EL MEGáFONO
› Por Luciana Peker
Alguna vez esperar a las 12 fue una odisea (que valía la pena) para abrir paquetes, espiar a la terraza de enfrente, correr sin que los relojes nos corrieran en contra (cuando ser chico parece un tiempo al que hay que ganar). Alguna vez la odisea fue pasar las fiestas tragando saliva desde el 0 de diciembre hasta el 2 de enero. Alguna vez el reloj de mis abuelos ya no daba para llegar a las 12 y la pastilla hizo efecto antes de llegar a la cama (y la odisea fue cargarlo a mi abuelo entre dos hasta el colchón). Alguna vez, cuando ya no había ni abuelos que cargar, me quedé sola hasta las 11.20 en que las campanas de la tragedia de la soledad (como si la soledad fuera más soledad por una noche) llamaron a la puerta de la sinceridad y pidieron farsa. Y di farsa (a las 11.30).
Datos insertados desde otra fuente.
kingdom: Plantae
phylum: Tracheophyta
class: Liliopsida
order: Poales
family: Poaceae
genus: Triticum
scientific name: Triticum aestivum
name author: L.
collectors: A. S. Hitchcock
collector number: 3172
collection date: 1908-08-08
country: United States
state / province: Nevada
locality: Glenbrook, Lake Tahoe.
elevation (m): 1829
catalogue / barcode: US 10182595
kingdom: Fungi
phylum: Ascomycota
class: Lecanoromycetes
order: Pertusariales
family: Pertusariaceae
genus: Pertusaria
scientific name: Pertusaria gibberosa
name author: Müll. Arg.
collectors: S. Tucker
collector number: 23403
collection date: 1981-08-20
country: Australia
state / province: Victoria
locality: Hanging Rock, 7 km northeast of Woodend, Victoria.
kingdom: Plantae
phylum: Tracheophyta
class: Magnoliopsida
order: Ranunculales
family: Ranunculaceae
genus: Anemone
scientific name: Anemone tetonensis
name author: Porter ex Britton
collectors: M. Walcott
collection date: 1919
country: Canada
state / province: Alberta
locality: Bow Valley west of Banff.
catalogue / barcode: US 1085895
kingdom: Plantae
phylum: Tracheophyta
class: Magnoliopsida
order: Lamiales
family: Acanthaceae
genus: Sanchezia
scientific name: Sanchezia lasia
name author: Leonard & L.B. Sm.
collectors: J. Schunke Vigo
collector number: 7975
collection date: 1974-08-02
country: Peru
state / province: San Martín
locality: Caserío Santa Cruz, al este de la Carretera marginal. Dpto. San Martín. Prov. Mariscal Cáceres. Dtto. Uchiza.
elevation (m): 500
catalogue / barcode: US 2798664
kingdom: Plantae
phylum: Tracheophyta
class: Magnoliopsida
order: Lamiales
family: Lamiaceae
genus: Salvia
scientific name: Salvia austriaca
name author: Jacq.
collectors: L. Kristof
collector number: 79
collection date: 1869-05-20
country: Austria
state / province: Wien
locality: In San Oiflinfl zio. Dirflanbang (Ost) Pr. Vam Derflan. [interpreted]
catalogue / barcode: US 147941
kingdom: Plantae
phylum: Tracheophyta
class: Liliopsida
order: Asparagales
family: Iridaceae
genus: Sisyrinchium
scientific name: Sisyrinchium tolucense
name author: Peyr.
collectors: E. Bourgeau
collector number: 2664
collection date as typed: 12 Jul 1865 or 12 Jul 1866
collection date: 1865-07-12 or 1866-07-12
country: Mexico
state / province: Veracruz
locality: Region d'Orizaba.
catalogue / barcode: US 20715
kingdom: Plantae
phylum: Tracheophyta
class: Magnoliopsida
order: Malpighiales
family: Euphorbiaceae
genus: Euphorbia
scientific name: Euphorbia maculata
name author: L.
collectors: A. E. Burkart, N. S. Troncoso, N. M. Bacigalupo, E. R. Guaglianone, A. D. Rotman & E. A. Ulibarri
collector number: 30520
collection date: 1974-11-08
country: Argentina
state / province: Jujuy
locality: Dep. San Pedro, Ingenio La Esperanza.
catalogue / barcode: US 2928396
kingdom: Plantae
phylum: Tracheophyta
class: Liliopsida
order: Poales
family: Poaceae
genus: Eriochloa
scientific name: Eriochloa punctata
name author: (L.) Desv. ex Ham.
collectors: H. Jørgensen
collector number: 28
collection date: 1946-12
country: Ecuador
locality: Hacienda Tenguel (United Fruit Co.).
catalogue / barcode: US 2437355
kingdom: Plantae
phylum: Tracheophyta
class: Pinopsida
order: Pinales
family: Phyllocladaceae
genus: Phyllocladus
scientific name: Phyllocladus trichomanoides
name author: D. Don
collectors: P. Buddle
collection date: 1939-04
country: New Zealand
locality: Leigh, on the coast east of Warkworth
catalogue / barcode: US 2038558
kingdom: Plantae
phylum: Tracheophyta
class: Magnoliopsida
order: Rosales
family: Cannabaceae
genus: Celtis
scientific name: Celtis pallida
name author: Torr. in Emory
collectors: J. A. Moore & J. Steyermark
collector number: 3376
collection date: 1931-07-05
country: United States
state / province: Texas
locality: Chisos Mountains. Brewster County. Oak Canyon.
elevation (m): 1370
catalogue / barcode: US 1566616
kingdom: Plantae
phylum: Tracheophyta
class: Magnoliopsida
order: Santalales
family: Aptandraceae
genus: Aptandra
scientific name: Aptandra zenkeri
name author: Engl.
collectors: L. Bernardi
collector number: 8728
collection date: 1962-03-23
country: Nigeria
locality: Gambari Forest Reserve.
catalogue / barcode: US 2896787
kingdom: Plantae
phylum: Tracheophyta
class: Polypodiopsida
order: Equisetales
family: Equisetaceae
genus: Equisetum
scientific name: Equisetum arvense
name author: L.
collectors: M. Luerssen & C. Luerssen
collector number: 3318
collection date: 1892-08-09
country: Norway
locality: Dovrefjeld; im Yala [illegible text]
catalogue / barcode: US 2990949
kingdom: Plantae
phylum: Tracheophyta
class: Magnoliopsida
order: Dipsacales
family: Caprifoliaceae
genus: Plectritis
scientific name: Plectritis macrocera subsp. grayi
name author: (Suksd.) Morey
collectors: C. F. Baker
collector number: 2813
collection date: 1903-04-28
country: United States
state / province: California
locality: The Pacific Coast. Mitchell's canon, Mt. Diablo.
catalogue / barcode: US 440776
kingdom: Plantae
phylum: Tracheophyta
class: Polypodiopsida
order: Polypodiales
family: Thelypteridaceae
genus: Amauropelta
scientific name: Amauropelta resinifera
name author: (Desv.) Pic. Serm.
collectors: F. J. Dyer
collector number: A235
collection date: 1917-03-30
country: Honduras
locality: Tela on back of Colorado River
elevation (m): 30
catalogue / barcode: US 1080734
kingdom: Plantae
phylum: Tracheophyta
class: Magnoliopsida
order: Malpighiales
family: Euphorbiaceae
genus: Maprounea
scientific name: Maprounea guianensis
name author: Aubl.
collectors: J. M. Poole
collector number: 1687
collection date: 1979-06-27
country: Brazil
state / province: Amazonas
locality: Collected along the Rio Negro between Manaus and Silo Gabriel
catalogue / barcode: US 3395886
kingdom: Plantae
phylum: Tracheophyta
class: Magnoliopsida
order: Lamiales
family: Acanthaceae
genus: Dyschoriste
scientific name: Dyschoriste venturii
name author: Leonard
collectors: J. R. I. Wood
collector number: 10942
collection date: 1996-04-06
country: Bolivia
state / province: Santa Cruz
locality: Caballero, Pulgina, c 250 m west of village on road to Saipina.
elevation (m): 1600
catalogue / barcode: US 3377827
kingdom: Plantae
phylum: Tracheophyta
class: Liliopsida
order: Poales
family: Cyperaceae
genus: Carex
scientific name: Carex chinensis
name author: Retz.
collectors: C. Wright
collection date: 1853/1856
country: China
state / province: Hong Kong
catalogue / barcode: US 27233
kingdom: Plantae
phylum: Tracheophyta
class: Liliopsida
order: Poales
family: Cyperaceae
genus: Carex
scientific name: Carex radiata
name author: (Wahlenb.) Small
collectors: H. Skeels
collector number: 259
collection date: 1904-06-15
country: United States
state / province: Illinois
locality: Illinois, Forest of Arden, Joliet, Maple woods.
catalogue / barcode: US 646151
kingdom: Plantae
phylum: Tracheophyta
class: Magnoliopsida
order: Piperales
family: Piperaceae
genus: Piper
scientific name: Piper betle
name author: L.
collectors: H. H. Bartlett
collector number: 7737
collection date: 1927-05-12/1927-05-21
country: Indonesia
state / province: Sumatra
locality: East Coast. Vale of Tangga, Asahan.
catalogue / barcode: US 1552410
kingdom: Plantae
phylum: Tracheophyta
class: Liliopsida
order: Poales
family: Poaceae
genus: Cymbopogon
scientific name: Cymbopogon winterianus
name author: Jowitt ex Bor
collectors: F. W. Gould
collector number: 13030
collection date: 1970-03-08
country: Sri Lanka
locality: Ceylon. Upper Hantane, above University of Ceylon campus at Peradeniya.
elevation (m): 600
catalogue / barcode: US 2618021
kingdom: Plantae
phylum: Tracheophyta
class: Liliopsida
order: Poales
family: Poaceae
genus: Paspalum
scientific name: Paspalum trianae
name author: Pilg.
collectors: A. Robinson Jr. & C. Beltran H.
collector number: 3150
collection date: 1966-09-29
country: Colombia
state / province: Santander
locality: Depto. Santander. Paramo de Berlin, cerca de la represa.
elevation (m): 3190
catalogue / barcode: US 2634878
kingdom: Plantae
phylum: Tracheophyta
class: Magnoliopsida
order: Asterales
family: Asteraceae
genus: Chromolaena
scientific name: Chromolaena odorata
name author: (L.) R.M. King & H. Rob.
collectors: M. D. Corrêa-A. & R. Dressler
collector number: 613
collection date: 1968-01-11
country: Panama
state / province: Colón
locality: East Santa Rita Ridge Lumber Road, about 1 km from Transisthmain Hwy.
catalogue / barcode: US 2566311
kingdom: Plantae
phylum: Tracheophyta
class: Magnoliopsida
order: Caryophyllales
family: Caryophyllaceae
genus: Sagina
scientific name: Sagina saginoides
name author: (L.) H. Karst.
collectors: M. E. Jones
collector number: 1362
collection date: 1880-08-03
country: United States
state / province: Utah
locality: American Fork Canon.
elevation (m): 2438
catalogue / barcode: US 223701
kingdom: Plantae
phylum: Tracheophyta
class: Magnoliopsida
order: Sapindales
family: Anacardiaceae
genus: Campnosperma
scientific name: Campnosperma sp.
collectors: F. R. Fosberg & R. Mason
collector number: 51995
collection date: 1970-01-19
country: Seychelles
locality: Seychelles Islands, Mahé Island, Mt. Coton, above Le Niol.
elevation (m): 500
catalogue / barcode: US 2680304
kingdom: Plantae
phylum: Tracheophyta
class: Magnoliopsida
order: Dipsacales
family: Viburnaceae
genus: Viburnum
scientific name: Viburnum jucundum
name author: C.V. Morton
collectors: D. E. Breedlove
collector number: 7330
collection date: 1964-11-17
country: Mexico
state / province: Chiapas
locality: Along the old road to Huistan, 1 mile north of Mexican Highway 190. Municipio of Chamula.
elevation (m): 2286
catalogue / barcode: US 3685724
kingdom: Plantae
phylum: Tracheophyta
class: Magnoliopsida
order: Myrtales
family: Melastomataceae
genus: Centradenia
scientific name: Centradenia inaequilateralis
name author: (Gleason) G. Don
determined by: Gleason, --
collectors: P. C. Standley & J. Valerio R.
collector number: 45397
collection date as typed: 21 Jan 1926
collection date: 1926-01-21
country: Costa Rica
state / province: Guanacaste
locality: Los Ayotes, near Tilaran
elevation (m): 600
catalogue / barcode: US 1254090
Después de todo, me lo pedía mi hermana con quien ya –y para siempre– nos reímos de la bizarría de llorar por los que lloraban en la tele –cuando María Laura Santillán hacía tele de llorar y de parada– por los que estaban solitos en la noche buena. Como si la noche fuera buena hasta las 12.
Entendí, después, que las fiestas son buena parte de eso: farsa (que no es lo mismo que tragedia). Pero si la farsa no se puede evadir, mejor tragar saliva. Alguna vez escribí “odio las fiestas”. Hoy no, pero nunca me volví a enamorar de ellas. Sí de mirar el reloj con la misma primera ansiedad de verle la cara a Benito –mi hijo–, mirarle la cara a Papá Noel (en ningún amor el amor puede dejar de tener algo de mentira y algo de magia). Nunca, sin embargo, las fiestas dejaron de ser un enredo de mala novela en donde las conversaciones sobre suegras, arrollados y des/encuentros se repiten en las conversaciones que se escuchan y que a una, al final, también le salen de la garganta con ese fuego maldito de lo obvio, de los dolores convencionales que no sólo son tontos sino que hacen sentir más tonta por sentirlos. Una de las peores cosas de crecer no es sólo que las fiestas jodan, sino que no puedan dejar de joder. No añoro –para nada– la adolescencia, pero sí la sensación de que la vida iba a poder ser completamente diferente de como era.
A las 12 el cielo se estrella como las copas, como los fuegos, como los besos. Como los tragos que uno no puede saltear. Y, entonces, mejor tragar o brindar. Me gusta tener con qué brindar –la copa rosa de mi abuela Tita– y tener por quienes brindar y desear. No son más que las 12. Pero hay algo más que saliva. 12.05.